I guess the reason he did not mention my pet peeve with Hadoop is that this article was written a while ago. That pet peeve is: why, oh why, won’t Apache’s MapReduce plugin work with the up to date releases/versions of Eclipse? It is really silly to have to run it in a VM just so that it doesn’t use the later releases I must use for the other projects I do with Eclipse.

• Actually, the reason I did not mention it was because I was afraid of Eclipse. Fortunately, in my previous job I got to use it religiously and am not afraid of Eclipse or Java anymore. I love them now! I agree though, it is frustrating that there is no decent plugin for Eclipse.

• sandish

If the TaskTracker daemon on a slave node crashes, which of the following will occur

• Frank

An alternative to HDFD is QFS.

They claim that QFS is 75% faster for writes and 45% faster for read than HDFS: see here:

HDFS is fault tolerant because it replicates (usually 3 times) data (it thus loose 66% of disk space).
In a way, HDFS is similar to a RAID1 setup: you duplicate data to get better fault tolerance.
But there has been since a long time a better approach to “fault tolerance”: for example RAID5 (that looses only 20% of disk space).
QFS uses an approach similar to RAID5 (they use Error Correction Code) to be as “fault tolerance” as hadoop but, at the same time, loosing a lot less disk space (apprarently only 33% compared to the 66% of space that is lost in hadoop).

QFS is also open source with a nice Apache V2.0 license that also everybody to use it. Source code is available here:
https://github.com/quantcast/qfs/wiki/Introduction-To-QFS

To summarize: QFS is faster than HDFS, QFS consumes significantly less disk space, QFS is also open source and with a nice license.
I think QFS should really not go unnoticed.
See you!
Frank

• […] propuesta de paralelización MapReduce. En estos enlaces puedes profundizar en esta información: Fatiga de Hadoop: alternativas emergentes y Alternativas a MapReduce y […]

• […] the most widely-used tool for big-data management among vendors and end users, although there are several alternatives including Storm, HPCC, and BashReduce. Whichever system you are using, it’s important to make […]

• Home Design Ideas

Hey there, You’ve done a fantastic job. I will definitely digg it and personally recommend
to my friends. I’m confident they’ll be benefited from this web site.

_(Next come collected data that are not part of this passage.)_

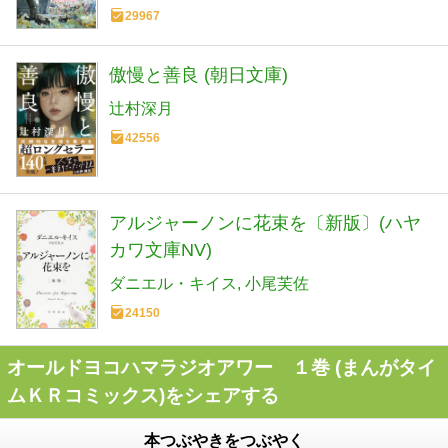
29967
傲慢と善良 (朝日文庫)
辻村深月
42556
アルジャーノンに花束を〔新版〕(ハヤ
カワ文庫NV)
ダニエル・キイス
小尾芙佐
24150
オールドヨコハマラジオアワー １巻 (まんがタイ
ムＫＲコミックス)をシェアする
本つぶやきをつぶやく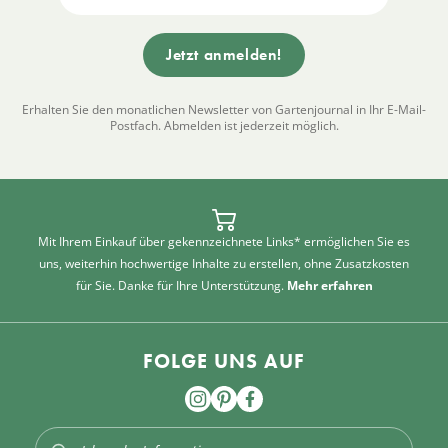
Erhalten Sie den monatlichen Newsletter von Gartenjournal in Ihr E-Mail-
Postfach. Abmelden ist jederzeit möglich.
Mit Ihrem Einkauf über gekennzeichnete Links* ermöglichen Sie es
uns, weiterhin hochwertige Inhalte zu erstellen, ohne Zusatzkosten
für Sie. Danke für Ihre Unterstützung.
Mehr erfahren
FOLGE UNS AUF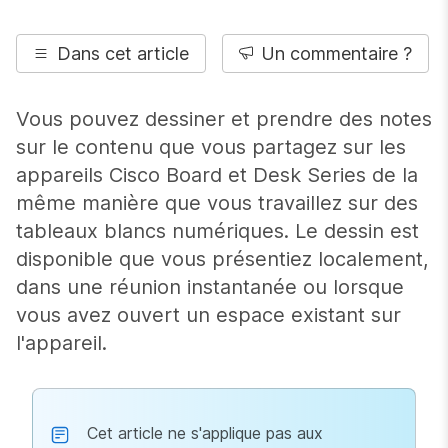
Dans cet article
Un commentaire ?
Vous pouvez dessiner et prendre des notes
sur le contenu que vous partagez sur les
appareils Cisco Board et Desk Series de la
même manière que vous travaillez sur des
tableaux blancs numériques. Le dessin est
disponible que vous présentiez localement,
dans une réunion instantanée ou lorsque
vous avez ouvert un espace existant sur
l'appareil.
Cet article ne s'applique pas aux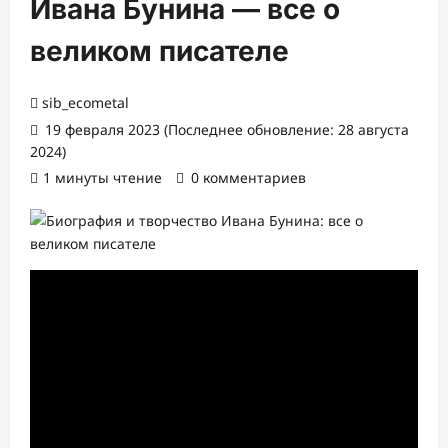
Ивана Бунина — все о
великом писателе
sib_ecometal
19 февраля 2023 (Последнее обновление: 28 августа
2024)
1 минуты чтение
0 комментариев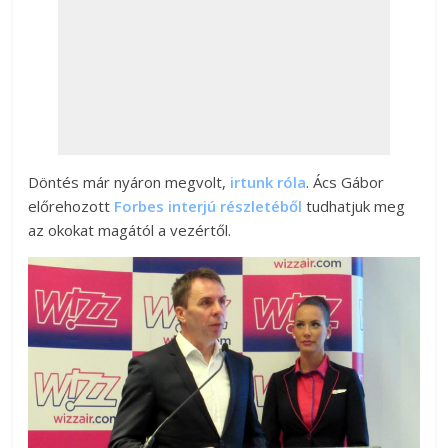
Döntés már nyáron megvolt,
irtunk róla
. Ács Gábor
előrehozott
Forbes interjú részletéből
tudhatjuk meg
az okokat magától a vezértől.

• Nice writeup Ryan do you have an updated version since this was from 2011? It is interesting that I had much of the same conclusions about the complexity of Hadoop, and in fact many like you are saying this is slowing adoption of Big Data processes. I am also very put off by the unnecessary complexity of Java and prefer Disco’s approach where being able to write such simple, efficient and high performance Python code natively is a huge advantage, yet I also agree it still seems Hadoop has the best ecosystem.